Once you are happy, send me a link to your page (by email, on my talk page, or replying to this ticket as you prefer). Make sure to also register it as a contribution on the Outreachy website (https://www.outreachy.org/outreachy-may-2021-internship-round/communities/wikimedia/synchronising-wikidata-and-wikipedias-using-pywiki/contributions/)!

Hints:

Event Timeline

@Mike_Peel, For Bonus: Explore how to identify the correct item when multiple terms are returned, can we approach the problem with the idea that for every QID returned through the searching title, we refine the correct one by parsing each item for a specific property? For instance, if my title is "Harry Potter". Now that returns Harry Potter movie, book, and character. But only the book will have the property "Language of the work", or "author", or "publication date"?

@Mike_Peel, For Bonus: Explore how to identify the correct item when multiple terms are returned, can we approach the problem with the idea that for every QID returned through the searching title, we refine the correct one by parsing each item for a specific property? For instance, if my title is "Harry Potter". Now that returns Harry Potter movie, book, and character. But only the book will have the property "Language of the work", or "author", or "publication date"?

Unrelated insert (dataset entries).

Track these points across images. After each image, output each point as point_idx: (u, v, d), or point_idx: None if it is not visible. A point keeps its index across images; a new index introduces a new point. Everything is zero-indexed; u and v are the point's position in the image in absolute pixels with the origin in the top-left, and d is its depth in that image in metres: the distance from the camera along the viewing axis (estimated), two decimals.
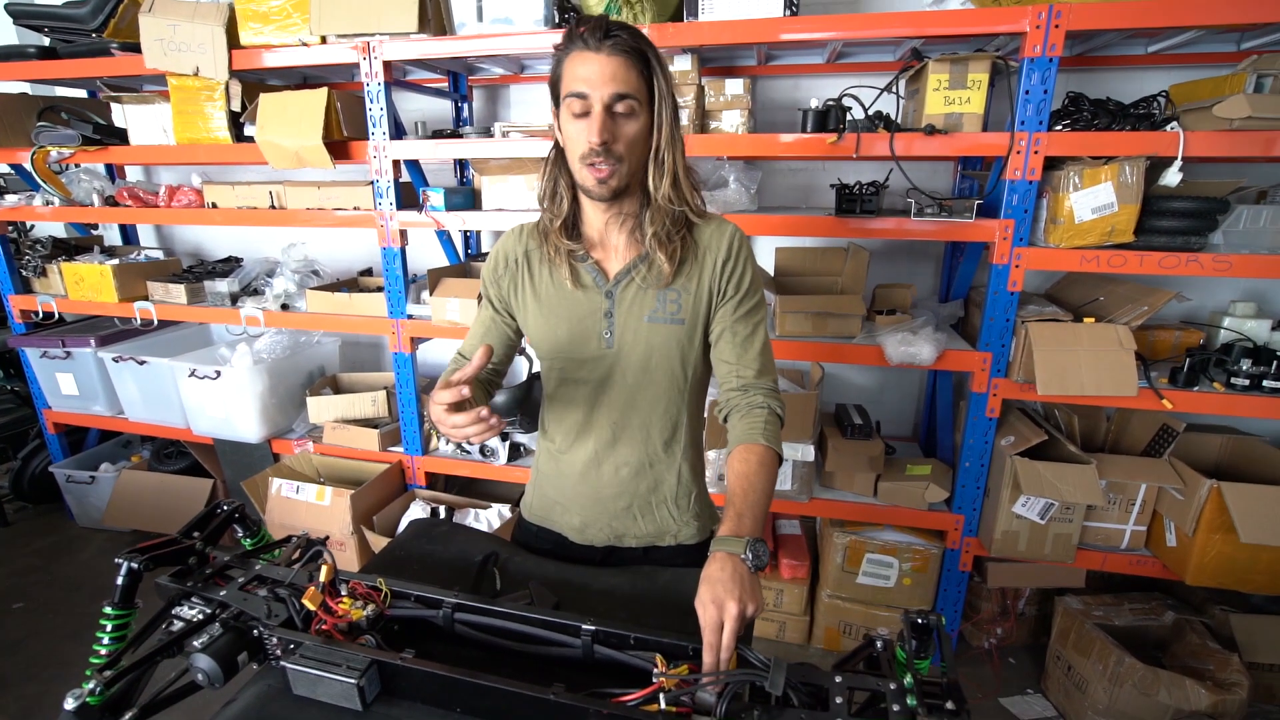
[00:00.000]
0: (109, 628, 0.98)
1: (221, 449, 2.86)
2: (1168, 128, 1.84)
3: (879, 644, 0.92)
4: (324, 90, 2.20)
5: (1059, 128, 1.93)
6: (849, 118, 2.00)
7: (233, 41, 2.29)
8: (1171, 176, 1.83)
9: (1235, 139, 1.74)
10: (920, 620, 0.83)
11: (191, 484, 2.95)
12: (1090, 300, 2.12)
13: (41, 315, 2.96)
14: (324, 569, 0.98)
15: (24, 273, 2.97)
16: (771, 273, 2.52)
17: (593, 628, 0.93)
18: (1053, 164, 1.91)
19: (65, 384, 3.00)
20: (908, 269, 2.73)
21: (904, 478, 2.27)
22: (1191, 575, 1.96)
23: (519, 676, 0.86)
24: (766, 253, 2.68)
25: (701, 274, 1.15)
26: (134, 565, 0.99)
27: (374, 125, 2.27)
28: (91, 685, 0.89)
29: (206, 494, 2.92)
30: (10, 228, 2.99)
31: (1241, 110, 1.69)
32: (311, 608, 0.94)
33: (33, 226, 3.23)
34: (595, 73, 1.01)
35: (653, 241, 1.11)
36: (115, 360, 2.83)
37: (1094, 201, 1.84)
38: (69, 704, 0.89)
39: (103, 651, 0.98)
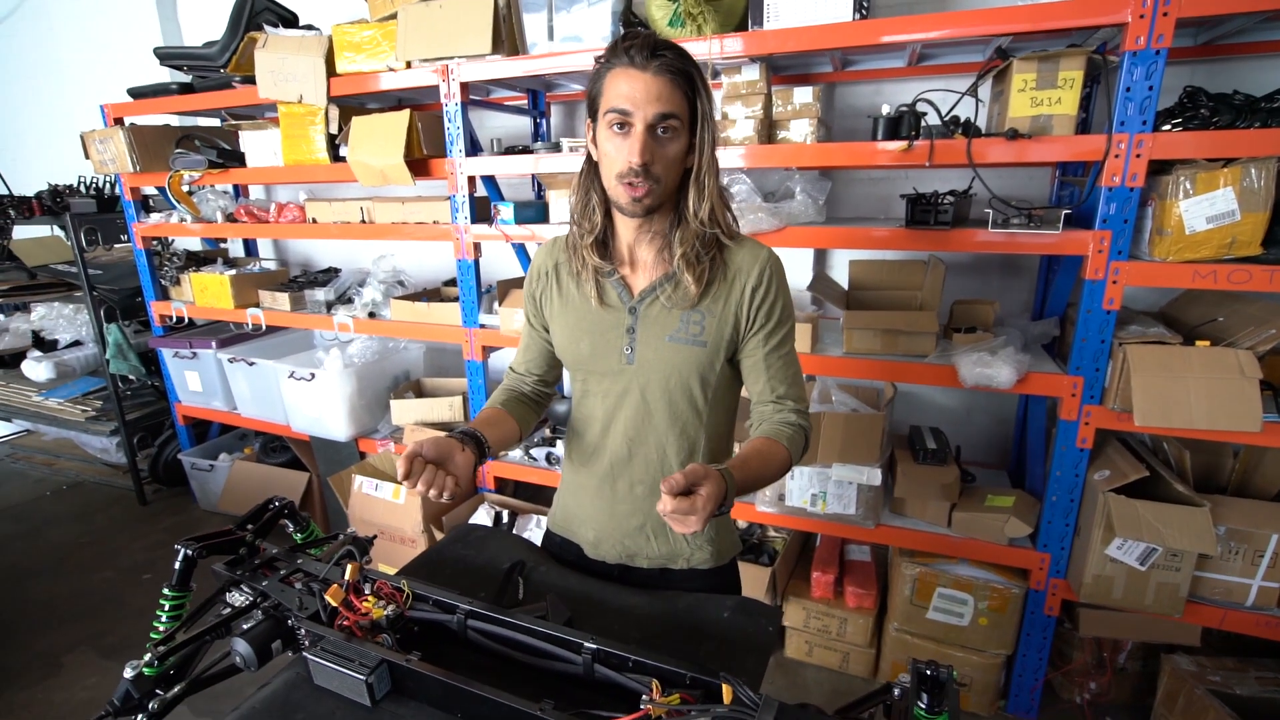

It's an open-ended question that I don't know the best answer to, feel free to try different things. :-)

Hi @Mike_Peel and @MSGJ ,

In the task description '' those not yet connected to Wikidata'' means we have to search for things which haven't allotted a Q number already?? If not, please explain.

Hi @Mike_Peel and @MSGJ ,

In the task description '' those not yet connected to Wikidata'' means we have to search for things which haven't allotted a Q number already?? If not, please explain.

It's up to you. If you want a challenge, look through the items from UnconnectedPages and try to find the right QIDs for them (if they exist). Or if you want something easier, search for items that already have QIDs, and see if you recover the same one.

@Mike_Peel @MSGJ for unconnected pages, do we have to look for only articles, or for all types of pages viz. Template, Wikipedia, Category, Help, Module, etc.?

Thanks

@Mike_Peel @MSGJ for unconnected pages, do we have to look for only articles, or for all types of pages viz. Template, Wikipedia, Category, Help, Module, etc.?

Go for articles - or categories if you want something slightly different. The others are more complex as not all of them get connected to Wikidata.

I have submitted my task 5 code through email.

@MSGJ , @Mike_Peel can i hardcode the terms , which i need to search or i have to find them using code. For example, if i want to get Qid for 'human', can i just put it in search_entities or i need to go to wikidata page and parse that to get the title human?

Hi @MSGJ , @Mike_Peel ,
link - https://www.wikidata.org/wiki/User:Pushp24/Outreachy_5
Above is the link for my outreachy task5.
I am looking forward for your suggestion and feedback.

Thanks and regards
Pushpanjali Kumari

Hello @Mike_Peel, @MSGJ,

I would like to submit my contribution for this task -> task 5.

Also, I would like to know if you have any specific instructions about the internship timeline.
Should we follow the points listed in the project page on the Outreachy website?
Any feedback would be highly appreciated.

Thank you in advance,
Nina

@MSGJ , @Mike_Peel can i hardcode the terms , which i need to search or i have to find them using code. For example, if i want to get Qid for 'human', can i just put it in search_entities or i need to go to wikidata page and parse that to get the title human?

For this task, you need to search for the QIDs, not hard-code them. Unless you're using them as a cross-check of the search results only, in which can hard-code general topic QIDs such as 'human' or 'book.

Also, I would like to know if you have any specific instructions about the internship timeline.
Should we follow the points listed in the project page on the Outreachy website?
Any feedback would be highly appreciated.

I put guidance at T276329 under the task list for the timeline.